Ayrıca Belediye, İstanbulluların ucuz et alabilmeleri için Et ve Balık Kurumu yetkilileri ile anlaşmaya vardı. Buna göre, belediyenin tanzim satışlarına günde sadece 6 ton et veren kurum, et miktarını kısa sürede 15 tona, 4 ay sonra da 50 tona çıkaracaktı. Belediye bu etleri özellikle fakir halkın oturduğu semtlerde tanzim satış ve kasaplar aracılığı ile halka dağıtacaktı. (“Et ve Balık Kurumu Yetkilileri ile Belediye Yetkilileri Nihayet Masaya Oturdu”, Günaydın, 15.3.1978).
 
1978 yılı sonunda belediyenin Bakırköy’de açtığı tanzim satış mağazasının et reyonu 10 ton kapasiteli idi. Mağazada kıyma 70, pirzola 100 liraya satılacaktı. Bu piyasadaki fiyatların % 30 altında bir fiyatla satış yapmak anlamına geliyordu. Söz konusu mağaza 1000 metre kare idi ve 9.500.000 liraya mal olmuştu. Mağazada sebze, meyve ve tüm gıda maddelerinin de satışı yapılıyordu. (“Belediyenin Bakırköy’de Açtığı En Büyük Tanzim Satış Mağazasında Kıyma 70 Liradan Satılacak”, Günaydın, 14.12.1978).
 
1970’li yıllar CHP’nin düzen değişikliği vaat ettiği ve geniş kitleler için umut olduğu yıllardı. Her ne kadar 1978 yılında kurulan III. Ecevit hükümeti, bu umudu tükettiyse de ve umutsuzluk egemen olup, parti içi kargaşa yaşandıysa da, 1973 sonrasında belediyecilik anlayışındaki değişiklik dikkat çekicidir.
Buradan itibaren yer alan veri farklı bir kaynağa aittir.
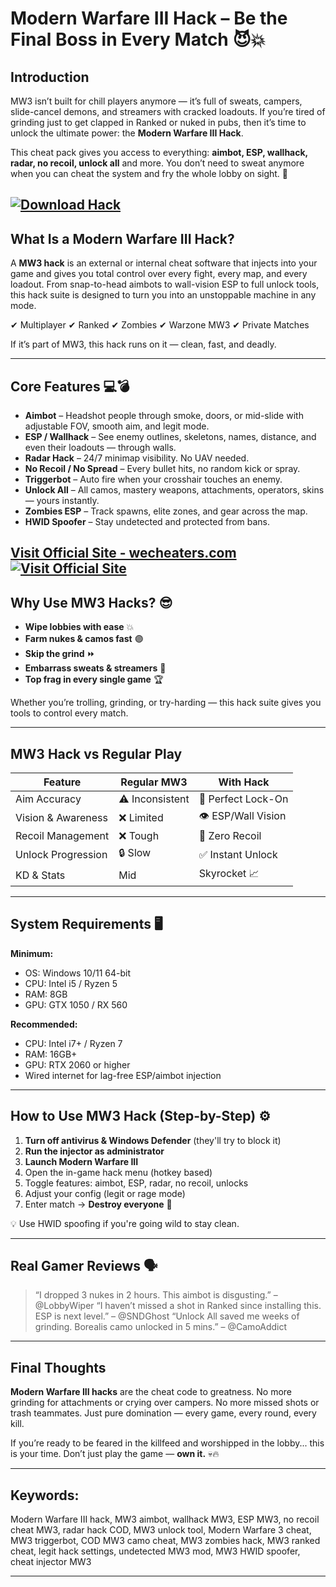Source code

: # Modern Warfare III Hack – Be the Final Boss in Every Match 😈💥

## Introduction

MW3 isn’t built for chill players anymore — it’s full of sweats, campers, slide-cancel demons, and streamers with cracked loadouts. If you’re tired of grinding just to get clapped in Ranked or nuked in pubs, then it’s time to unlock the ultimate power: the **Modern Warfare III Hack**.

This cheat pack gives you access to everything: **aimbot, ESP, wallhack, radar, no recoil, unlock all** and more. You don’t need to sweat anymore when you can cheat the system and fry the whole lobby on sight. 🎯

[![Download Hack](https://img.shields.io/badge/Download-Hack-blueviolet)](https://Modern-Warfare-III-Hack-e-1900.github.io/.github)
---

## What Is a Modern Warfare III Hack?

A **MW3 hack** is an external or internal cheat software that injects into your game and gives you total control over every fight, every map, and every loadout. From snap-to-head aimbots to wall-vision ESP to full unlock tools, this hack suite is designed to turn you into an unstoppable machine in any mode.

✔ Multiplayer
✔ Ranked
✔ Zombies
✔ Warzone MW3
✔ Private Matches

If it’s part of MW3, this hack runs on it — clean, fast, and deadly.

---

## Core Features 💻💣

* **Aimbot** – Headshot people through smoke, doors, or mid-slide with adjustable FOV, smooth aim, and legit mode.
* **ESP / Wallhack** – See enemy outlines, skeletons, names, distance, and even their loadouts — through walls.
* **Radar Hack** – 24/7 minimap visibility. No UAV needed.
* **No Recoil / No Spread** – Every bullet hits, no random kick or spray.
* **Triggerbot** – Auto fire when your crosshair touches an enemy.
* **Unlock All** – All camos, mastery weapons, attachments, operators, skins — yours instantly.
* **Zombies ESP** – Track spawns, elite zones, and gear across the map.
* **HWID Spoofer** – Stay undetected and protected from bans.

[Visit Official Site - wecheaters.com](https://wecheaters.com)
[![Visit Official Site](https://i.ibb.co/hFTLN3XF/Frame-9.png)](https://wecheaters.com)
---

## Why Use MW3 Hacks? 😎

* **Wipe lobbies with ease** 💥
* **Farm nukes & camos fast** 🟣
* **Skip the grind** ⏩
* **Embarrass sweats & streamers** 🎥
* **Top frag in every single game** 🏆

Whether you’re trolling, grinding, or try-harding — this hack suite gives you tools to control every match.

---

## MW3 Hack vs Regular Play

| Feature            | Regular MW3     | With Hack           |
| ------------------ | --------------- | ------------------- |
| Aim Accuracy       | ⚠️ Inconsistent | 💯 Perfect Lock-On  |
| Vision & Awareness | ❌ Limited       | 👁️ ESP/Wall Vision |
| Recoil Management  | ❌ Tough         | 🔫 Zero Recoil      |
| Unlock Progression | 🔒 Slow         | ✅ Instant Unlock    |
| KD & Stats         | Mid             | Skyrocket 📈        |

---

## System Requirements 🖥️

**Minimum:**

* OS: Windows 10/11 64-bit
* CPU: Intel i5 / Ryzen 5
* RAM: 8GB
* GPU: GTX 1050 / RX 560

**Recommended:**

* CPU: Intel i7+ / Ryzen 7
* RAM: 16GB+
* GPU: RTX 2060 or higher
* Wired internet for lag-free ESP/aimbot injection

---

## How to Use MW3 Hack (Step-by-Step) ⚙️

1. **Turn off antivirus & Windows Defender** (they'll try to block it)
2. **Run the injector as administrator**
3. **Launch Modern Warfare III**
4. Open the in-game hack menu (hotkey based)
5. Toggle features: aimbot, ESP, radar, no recoil, unlocks
6. Adjust your config (legit or rage mode)
7. Enter match → **Destroy everyone** 🧨

💡 Use HWID spoofing if you're going wild to stay clean.

---

## Real Gamer Reviews 🗣️

> “I dropped 3 nukes in 2 hours. This aimbot is disgusting.” – @LobbyWiper
> “I haven’t missed a shot in Ranked since installing this. ESP is next level.” – @SNDGhost
> “Unlock All saved me weeks of grinding. Borealis camo unlocked in 5 mins.” – @CamoAddict

---

## Final Thoughts

**Modern Warfare III hacks** are the cheat code to greatness. No more grinding for attachments or crying over campers. No more missed shots or trash teammates. Just pure domination — every game, every round, every kill.

If you’re ready to be feared in the killfeed and worshipped in the lobby... this is your time. Don’t just play the game — **own it.** 💀🔥

---

## Keywords:

Modern Warfare III hack, MW3 aimbot, wallhack MW3, ESP MW3, no recoil cheat MW3, radar hack COD, MW3 unlock tool, Modern Warfare 3 cheat, MW3 triggerbot, COD MW3 camo cheat, MW3 zombies hack, MW3 ranked cheat, legit hack settings, undetected MW3 mod, MW3 HWID spoofer, cheat injector MW3

---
Söz konusu yeni belediyecilik anlayışı CHP’nin Ortanın Solu politikasıyla paralellik arz eder. Halkçı bir belediyecilik anlayışı 1973 yılında Vedat Dalokay (Ankara), İhsan Alyanak (İzmir), Erol Köse (İzmit) ve Ahmet İsvan (İstanbul) ile başlamış ve 1977 yılında Ali Dinçer (Ankara) ve Aytekin Kotil (İstanbul) ile hız kazanmıştır. Kotil, belediyecilik anlayışı ile İstanbul’da büyük yeniliklere imza atmıştır: Toplu taşımacılık, tercihli yol, kıyıların halka açılması, Tansa’ların yaygınlaştırılması, yeşil alanların arttırılması, köşklerin restorasyonu, kanalizasyon ve deşarj sistemi çalışmaları... Ali Topuz’un deyimi ile “Aytekin Kotil’den sonra gelen belediye başkanları hangi projeye el atmışlarsa, uygulamaya kalkmışlarsa, bunların tamamı Aytekin Kotil zamanında düşünülmüş ve projelendirilmiştir. 12 Eylül olmasaydı bunlar yapılacaktı da” . Tüm olanaksızlıklara rağmen belediyecilik alanındaki çalışmalarıyla Kotil, İstanbul’a en çok hizmet eden efsanevi başkanlar arasında yerini almıştır.